L’Observatoire des religions
Le droit musulman, antidote du capitalisme ?

La propriété en Islam

jeudi 12 juillet 2007 par Louis Gardet

Louis Gardet, grand islamologue, auteur entre autres ouvrages de La Cité musulmane (Vrin 1976) expose dans cet article qui date des années 1930 l’idée qu’il se fait du droit de propriété en islam. « En islam, écrit-il, l’homme [...] sera possesseur plus que propriétaire ; il aura des devoirs à acquitter vis-à-vis de la communauté car tel est le précepte de Dieu, moyennant quoi, il pourra exercer sur les biens à lui remis un droit d’usage privé, si l’on préfère : droit pratique d’use et de jouir – non d’abuser. »
« Le vieux droit de l’islam, et il doit s’en féliciter, serait moins armé encore pour trouver en lui-même les éléments d’une économie capitaliste, si contraire par certains aspects à ses tendances les plus profondes », écrit-il dans sa conclusion. » Et d’agréer « ce sentiment que l’usage et libre disposition des biens est lié pour le propriétaire à l’accomplissement préalable de devoirs définis » même si le droit musulman manque « d’une claire notion de la personne humaine ».
Notion très claire de propriété privée qui en découle.
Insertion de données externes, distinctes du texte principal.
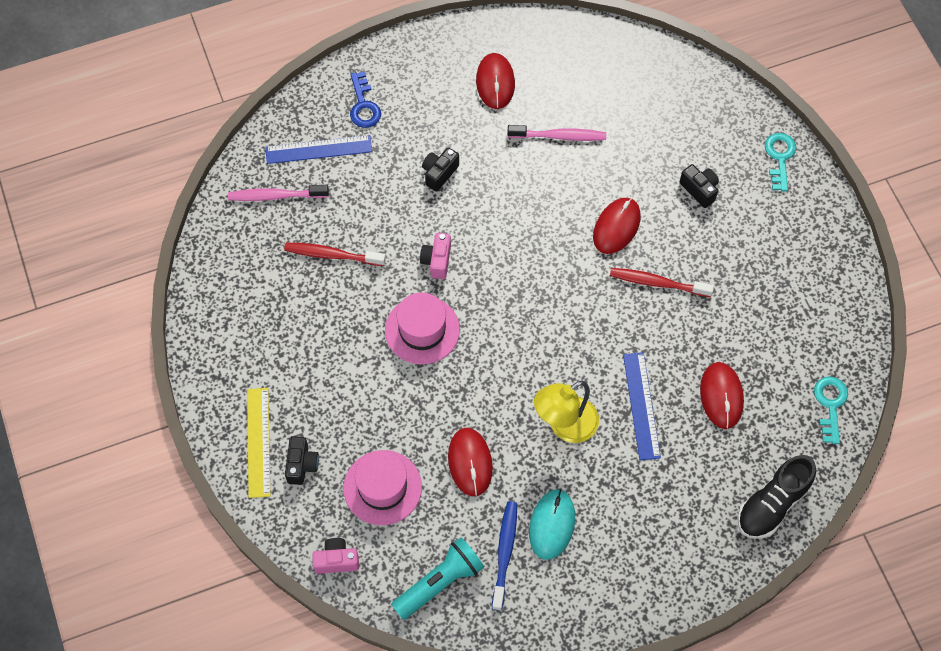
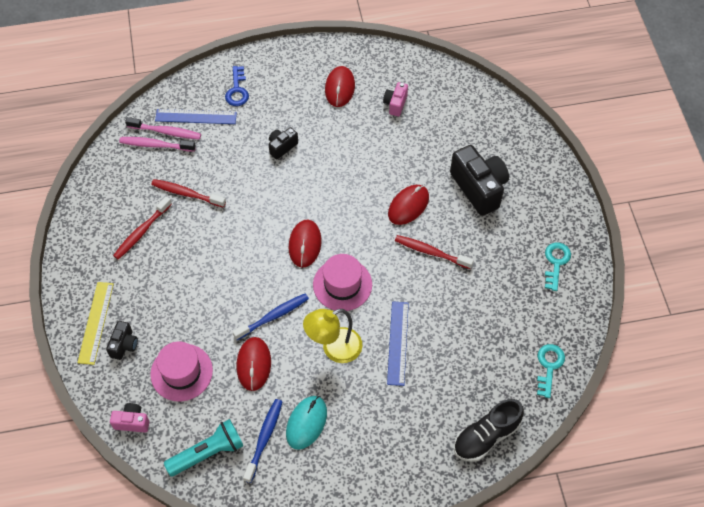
camera: 10 degrees right, 5 degrees down
(287, 314) = (141, 232): none -> red toothbrush
(422, 330) = (241, 259): pink hat -> pink hat (342, 284)
(437, 261) = (264, 210): pink camera -> pink camera (395, 104)
(480, 397) = (273, 316): none -> blue toothbrush
(559, 136) = (379, 133): pink toothbrush -> pink toothbrush (166, 132)
(699, 190) = (479, 188): black camera -> black camera, size x1.98
(721, 396) = (463, 346): red mouse -> red mouse (305, 244)
(780, 157) = (547, 173): turquoise key -> turquoise key (556, 262)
Notion toute pratique sans doute, mais si réelle qu’un droit de prescription ne jouera pas au profit d’un possesseur tant qu’un propriétaire pourra faire valoir ses titres. La jurisprudence algérienne a fini par admettre, en 1931, qu’après dix ans révolus, possession vaut titre. Mais ici l’influence française est nette. Car pour reconnue et protégée que soit la possession en droit musulman, jamais elle ne saurait à elle seule l’emporter sur une action pétitoire. Le principe de l’usucapio romaine reste inconnu [...]
Peut-être ce caractère d’absolue inviolabilité accentua-t-il la méfiance de tant de Califes et Princes musulmans ont témoignée pour la constitution de grands domaines fonciers héréditaires. Les premières donations faites aux chefs militaires furent le plus souvent des ferrmages, tantôt à titre héréditaire, parfois même à simple titre viager. C’est à partir de l’invasion turco-mongole seulement que les fiefs militaires se sont multipliés. (115)
La propriété est donc inviolable [...] Est-ce à dire que le propriétaire puisse exercer sur son bien un droit illimité ?
Non point. [...] Tout d’abord qu’aucun propriétaire n’empiète sur les droits de ses voisins, que les esclaves ensuite, et les animaux eux-mêmes soient bien traités, qu’ils soient bien nourris et qu’on ne leur demande pas un travail au-dessus de leurs forces.
Une autre limite [...] est l’interdiction de l’usure et du commerce des métaux précieux (Coran 2, 276). (116)
Cet article se trouve à la Bibliothèque de l’Institut catholique de Paris sous la cote Louis Gardet, AEJ 426. On trouvera ici des notes de lecture, les numéros entre parenthèses renvoyant à la pagination de l’ouvrage.